Aaaaaaand I wrecked another car. I was changing from nights to days and forgot to set an alarm. I woke up to a text from my second year asking where I was. It was a nightmare come true. In two minutes I was out the door and in the car and rushing to work. I rushed a little too much! The accident wasn't wholly my fault, but if I hadn't been stressed, I bet I could've avoided it. I ran into a tree (swerved to miss the other car, who went off). The tree won.

The story of me buying the other car is funny, because it highlights how my crazy busy schedule only permits the extreme way of doing ordinary adult things like car-buying. My dad (630 miles away) discovered that you can buy cars from rental car companies. This is nice because the car company has a vested interest in the car working and being easy to maintain, so you know you're not getting a total lemon. It's also nice because you can drive the car for a brief period before you buy it.

So they tried to find me a car from a rental car company. We failed several times because the cars they found kept being driven to unplanned locations (like Vegas) by the people who were currently renting them. It was like requesting a hold on a library book, but then you find out that the book was returned to a library in another state.

We finally had a car that showed up where it was supposed to (in the same city as I was!). The only time I could pick it up was between work (6pm leave-time) and flying out for Christmas (10pm flight). So after work I took an Uber to the rental lot, signed my life away in the typical ritual of car-buying, drove off with a new car, then left the car in my apartment lot while I took a taxi to the airport for Christmas. It was a bizarre experience.

The answer to everything.
I have now driven 42 hours in that car and am pleased with it. It's a lot of car for a person trying to live poverty (it's got a back-up camera and a fancy screen that tells you stuff), but I just hope I don't wreck it by the time I get to tell you about the next few months.

A quickie update on some things in my last blast: neither of the illustrators were interested in my children's books, but that's okay.
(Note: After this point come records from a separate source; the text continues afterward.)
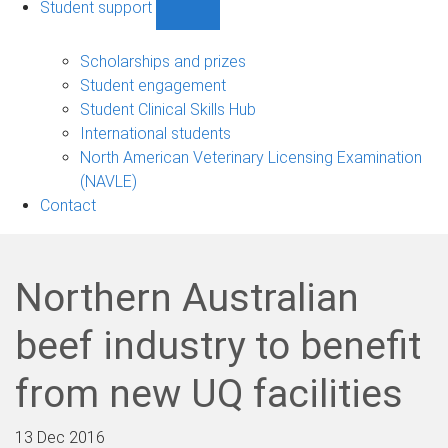
Student support
Show
Student
support
Scholarships and prizes
sub-
Student engagement
navigation
Student Clinical Skills Hub
International students
North American Veterinary Licensing Examination
(NAVLE)
Contact
Northern Australian
beef industry to benefit
from new UQ facilities
13 Dec 2016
Again, I'm constantly learning to triage my projects. One of the patent proposals didn't work, but the other is in provisional status.

I'm also flying a lot this year: a friend's wedding, home for Christmas, to Chicago to film a video for NFP-only applicants to residency, to a conference in Toronto, and to another friend's shower (and again for her wedding). Attempting to plan a bridal shower (sorry, Mom) while also planning a video and submitting a poster to two things was a lot.

In addition, I got the "dark schedule," the intern schedule with four consecutive months of L&D, then nights, then MFM, then L&D. It's aptly named, as these four hard months coincide with January and February, the peak months for burnout. I'm now on vacation and feeling a little more human. I know the second year and the third year who got this schedule, and they changed. Fatigue changes you; you get snarkier, and sometimes speak badly about patients. You complain more. You talk about other people behind their backs. You search for any comfort--in food, in entertainment....

I don't want to change, but I see myself doing it. Is my wrecked car a symbol of something destroyed in me? Is my lovely dining room a symbol of something superficially nice in me? More on this to come. For now, I'll stick with frivolous updates on chairs and cars. Yay upholstery!